Cassandra, so fast for write operations and very compatible for analytics data. Also, it's support storing time series data thats why you can calculate throughput, response time and apdex etc.. (time series)
Cassandra’s three data modeling ‘dogmas’:
Disk space is cheap.
Writes are cheap.
Network communication is expensive.
Example Span data on Cassandra database:
[
{
"traceid": "104077629213055e8523102a57c659cd",
"duration": 75957000,
"events": null,
"links": null,
"parentspanid": "",
"resourceattributes": {
"service.name": "unknown_service:dotnet"
},
"servicename": "unknown_service:dotnet",
"spanattributes": {
"http.flavor": "1.1",
"http.host": "localhost:5000",
"http.method": "GET",
"http.scheme": "http",
"http.status_code": "200",
"http.target": "/swagger/v1/swagger.json",
"http.url": "http://localhost:5000/swagger/v1/swagger.json",
"http.user_agent": "Mozilla/5.0 (Macintosh; Intel Mac OS X 10_15_7) AppleWebKit/537.36 (KHTML, like Gecko) Chrome/109.0.0.0 Safari/537.36"
},
"spanid": "c123d6dae1744ce3",
"spankind": "SPAN_KIND_SERVER",
"spanname": "/swagger/v1/swagger.json",
"statuscode": "STATUS_CODE_UNSET",
"statusmessage": "",
"timestamp": "2023-01-22",
"tracestate": ""
}
]
So is it stored as a cql table?
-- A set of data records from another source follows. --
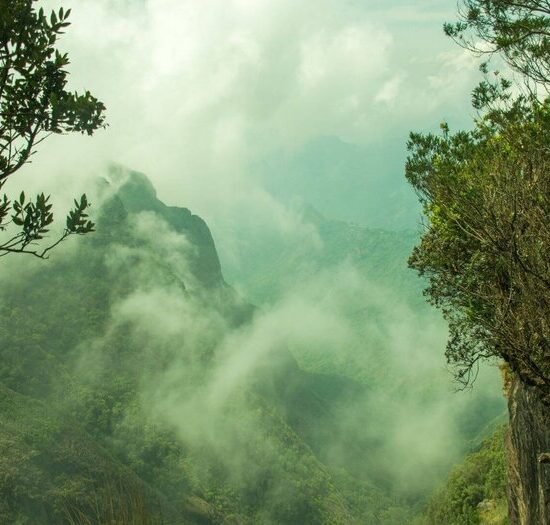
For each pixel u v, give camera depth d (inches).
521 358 279.9
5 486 1711.4
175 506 3132.4
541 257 254.5
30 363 3410.4
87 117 206.1
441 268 433.7
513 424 347.3
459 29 344.2
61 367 3587.6
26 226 194.9
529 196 261.1
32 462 2011.6
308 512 4057.6
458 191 315.0
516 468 351.6
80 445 2431.1
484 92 334.0
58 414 2635.3
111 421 3499.0
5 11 185.6
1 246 192.4
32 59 195.5
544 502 295.9
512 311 277.6
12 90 197.2
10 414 2374.5
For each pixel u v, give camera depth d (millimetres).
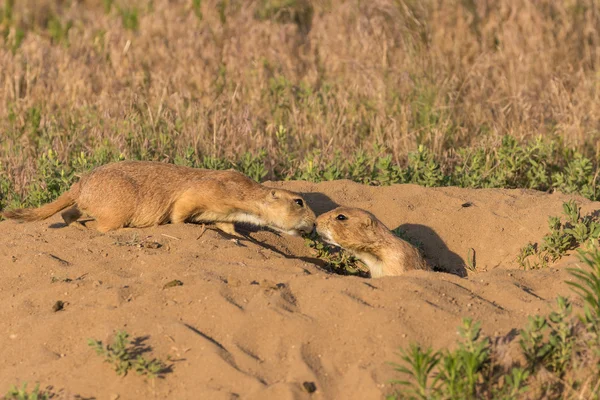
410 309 8047
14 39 22297
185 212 11281
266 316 8031
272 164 15242
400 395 6938
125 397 7191
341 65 19984
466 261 11289
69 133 16172
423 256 11016
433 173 13680
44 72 19000
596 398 6906
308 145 16250
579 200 11977
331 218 10734
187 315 8195
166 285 8727
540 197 12336
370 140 16656
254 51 20328
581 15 21891
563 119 16938
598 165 15359
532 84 18672
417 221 11906
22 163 14695
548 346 7234
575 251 10461
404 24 21047
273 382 7238
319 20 22328
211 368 7387
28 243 10453
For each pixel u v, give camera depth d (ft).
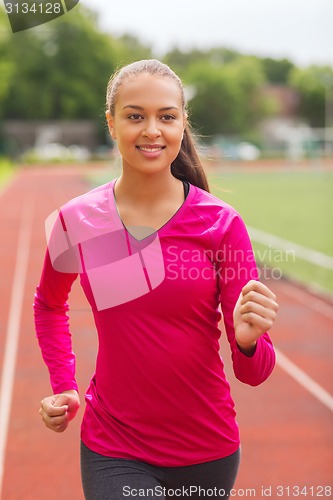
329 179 104.27
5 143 176.86
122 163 6.31
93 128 179.42
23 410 15.38
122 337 6.10
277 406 15.56
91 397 6.52
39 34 167.63
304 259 37.35
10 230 49.85
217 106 189.26
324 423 14.60
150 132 5.93
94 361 18.65
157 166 6.04
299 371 18.01
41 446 13.51
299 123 220.64
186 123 6.55
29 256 38.22
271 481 11.97
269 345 6.02
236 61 219.61
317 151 179.42
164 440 6.19
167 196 6.25
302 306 25.45
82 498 11.60
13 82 170.81
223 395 6.31
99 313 6.16
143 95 5.95
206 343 6.17
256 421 14.74
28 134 178.19
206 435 6.23
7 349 20.15
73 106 174.70
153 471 6.22
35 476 12.35
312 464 12.64
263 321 5.52
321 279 31.37
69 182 99.45
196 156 6.77
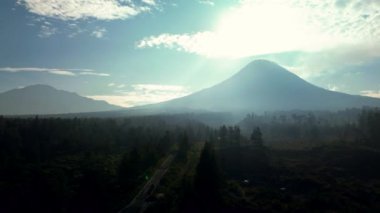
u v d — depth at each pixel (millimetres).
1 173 119062
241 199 106625
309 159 161375
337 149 168500
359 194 113875
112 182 116812
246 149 168750
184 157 164750
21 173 120188
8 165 125938
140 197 107312
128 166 121750
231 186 120062
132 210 96875
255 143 181000
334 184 124688
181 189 112562
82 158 153125
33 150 147750
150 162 143125
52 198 97375
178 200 104188
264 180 136125
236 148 170875
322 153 167000
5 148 148000
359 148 166000
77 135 185250
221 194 108500
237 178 139000
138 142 184375
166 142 182500
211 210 99375
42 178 104250
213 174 108688
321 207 101562
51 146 166750
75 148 170125
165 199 104000
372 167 146375
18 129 181750
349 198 110250
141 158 138625
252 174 143000
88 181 105188
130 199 105500
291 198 111000
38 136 176125
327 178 132250
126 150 179250
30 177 115500
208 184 107000
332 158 158250
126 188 114000
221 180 117750
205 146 113250
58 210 95688
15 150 146750
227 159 158250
What is the schema used?
I have found those in your impl:
const (
// language=SQL
createDatabaseSQL = `CREATE KEYSPACE %s with replication = { 'class' : 'SimpleStrategy', 'replication_factor' : 1 };`
// language=SQL
createEventTypeSql = `CREATE TYPE IF NOT EXISTS %s.Events (Timestamp Date, Name text, Attributes map<text, text>);`
// language=SQL
createLinksTypeSql = `CREATE TYPE IF NOT EXISTS %s.Links (TraceId text, SpanId text, TraceState text, Attributes map<text, text>);`
// language=SQL
createSpanTableSQL = `CREATE TABLE IF NOT EXISTS %s.%s (TimeStamp DATE,TraceId text, SpanId text, ParentSpanId text, TraceState text, SpanName text, SpanKind text, ServiceName text, ResourceAttributes map<text, text>, SpanAttributes map<text, text>, Duration int,StatusCode text,StatusMessage text, Events frozen<Events>, Links frozen<Links>, PRIMARY KEY (TraceId));`
)
That is intriguing. I'd like to see if you have considered looking into how to work on this with a cluster (I see replication factor set to 1) and particularly if you have a partition key strategy for this.
Hi @atoulme,
Thanks for your time and review. I appreciate it.
Yes, it's storing in Cassandra tables. I improved config structure to change replication and compression dynamically. Also i changed PRIMARY KEY to SpanId. (PRIMARY KEY also defines the PARTITION KEY) Maybe we can create COMPOSE PARTITION KEY between ServiceName and SpanId.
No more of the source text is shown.